Jerusalem Fellowship Trains Students to Foster Jewish Community, Confront Campus Antisemitism
JERUSALEM, Israel – Since October 7th, many U.S. college campuses have become dangerous places for Jewish students.
One organization in Jerusalem is preparing a new generation to stand up for their faith and stand against antisemitism.
At Hebrew University recently, several young Jewish men about to attend college in the U.S. celebrated as they took a prize for the best proposal to promote Jewish life in a program modeled after the hit series, Shark Tank, sponsored by the Nitzavim Fellowship.
The competing students, young men, and women, spent a gap year in Israel between high school and university.
Aiden Malkin, who was with the winning group, will attend the University of Maryland.
He told CBN News, "Our aim is to involve Jews who just aren't really connected with the Jewish community at Maryland."
Student Lea Septimus also competed with a different project.

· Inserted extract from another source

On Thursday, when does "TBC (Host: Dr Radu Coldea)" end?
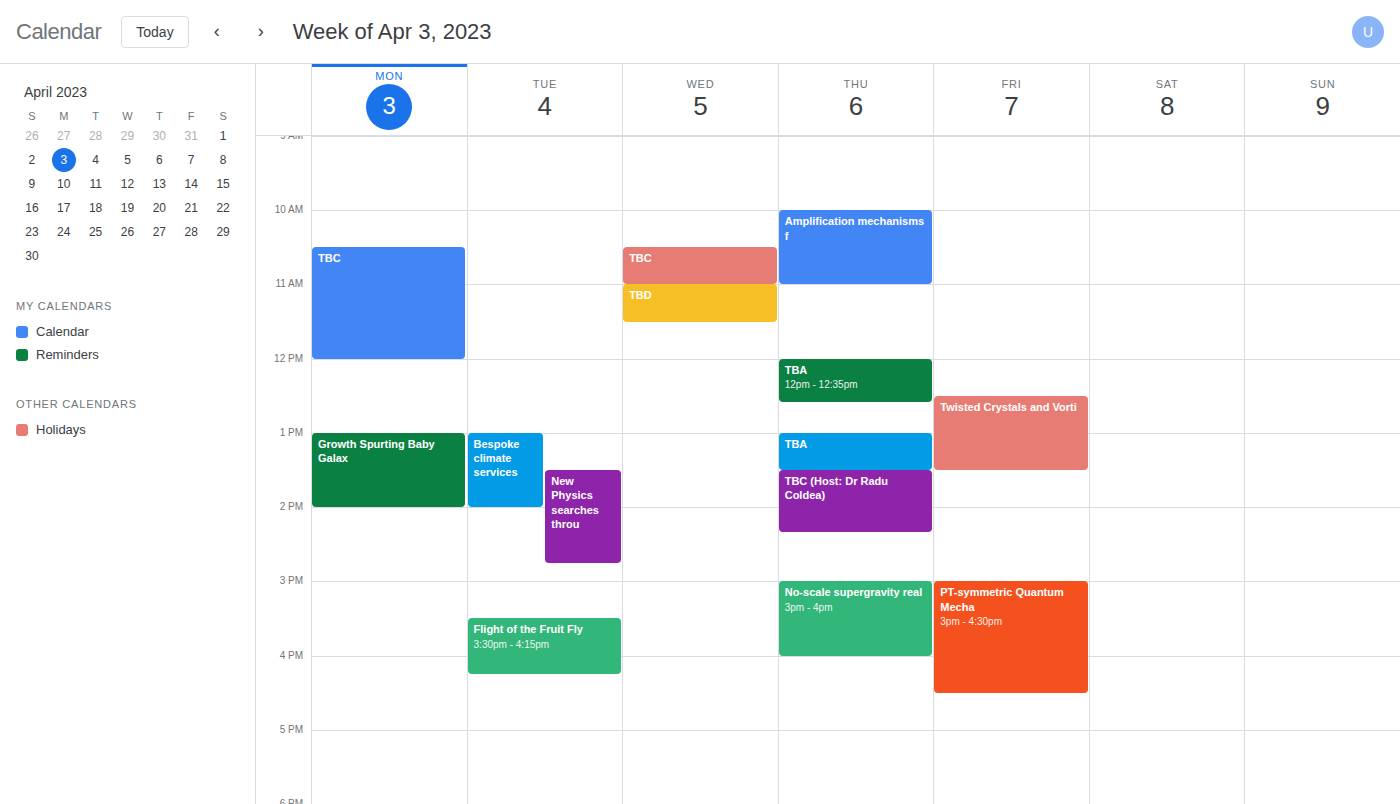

She told us, "My project, 'Soup for the Soul,' was about broadening the Jewish community by showing that we're really inviting and caring. We take care of one another. Even outside the Jewish community. We're taking care of you."
The competition culminated in the program by Nitzavim Fellowship. Mark Sanders with the fellowship explained, "The word 'Nitzav' in Hebrew actually means, stable, really fixed, solid. So, we're here celebrating the completion of a course of advocacy and Jewish leadership skills."
Sanders added, "So, we have 80 students that are going back in the fall to 30 different secular campuses, and their objective – and they're targeted and they're ready, and their plan is not just to be Jewish students. They're here to be Jewish student leaders, and they've all come up with some kind of a way to make a meaningful difference in Jewish life, Jewish learning, Jewish identity on campus."
Former Jerusalem Deputy Mayor Fleur Hassan-Nahoum supports the project and was on hand for the competition.
She told us, "It's just a very wonderful thing when you think that these students are here on their gap years. They know what's raging in America, which is a whole lot of antisemitism on campus.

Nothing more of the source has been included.